Intended to protect the interests their wealthy and powerful carbon-asset-holding backers, so much Tory rhetoric is a dangerous mix of complacency and bad faith, descending into Orwellian doublespeak: short-termist distractions being presented as “long-term decisions”, free-market fundamentalism purported as “business friendly” policy, ideology masquerading as “pragmatism”.
Calling Labour’s modest proposals for additional green investment (NB: bringing total public sector net investment to just under 2.5 per cent of GDP would still be lower than the G7 average) “unaffordable” wilfully misrepresents the key role of the state in wealth creation.
When taking their cues from the far-right Reform Party, these claims are combined with culture-war issues, the irresponsibility of the message becomes ever more skewed and toxic.

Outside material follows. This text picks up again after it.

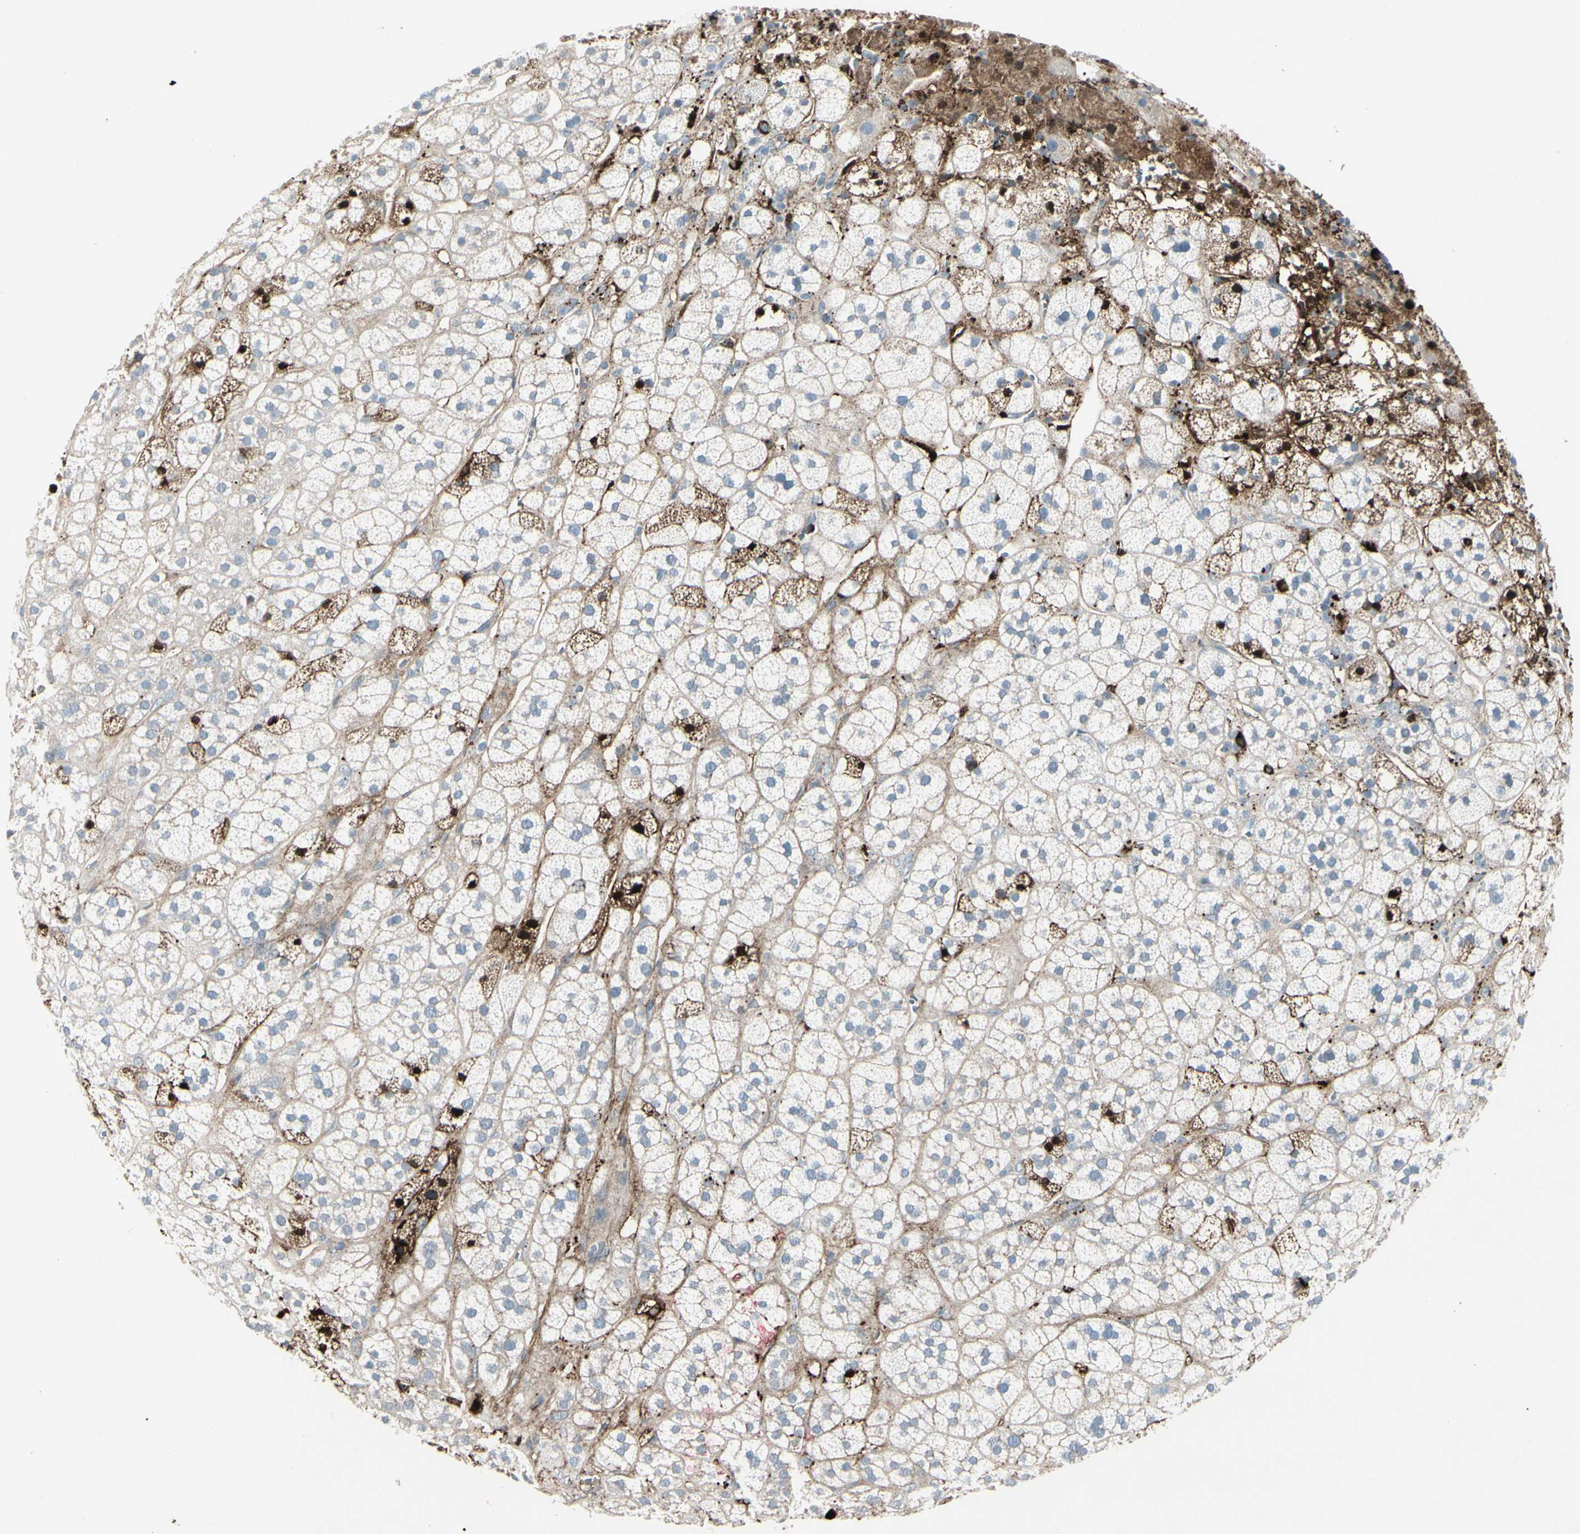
{"staining": {"intensity": "moderate", "quantity": "<25%", "location": "cytoplasmic/membranous"}, "tissue": "adrenal gland", "cell_type": "Glandular cells", "image_type": "normal", "snomed": [{"axis": "morphology", "description": "Normal tissue, NOS"}, {"axis": "topography", "description": "Adrenal gland"}], "caption": "Adrenal gland stained for a protein exhibits moderate cytoplasmic/membranous positivity in glandular cells. The protein is shown in brown color, while the nuclei are stained blue.", "gene": "IGHG1", "patient": {"sex": "male", "age": 56}}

The effective counter of a progressive alliance will come through demonstrating the means of achieving social, economic and climate justice are aligned and intersecting.
Yes, there will be trade-offs, but the route to net-zero can be alongside a net gain in terms of more meaningful and better-paid jobs, greater equity and wellbeing.
Labour is acutely aware of the need for a just transition, demonstrated, for example, by the attention given to areas of carbon-based industry being identified as centres for design and manufacture of replacement green tech. The community devastation of Thatcher-era deindustrialisation will not be repeated.
Change is coming, the stakes are high for everyone. The scale of our present and future challenge is great. But, if suitably informed and actively engaged, we will have the collective means to meet it.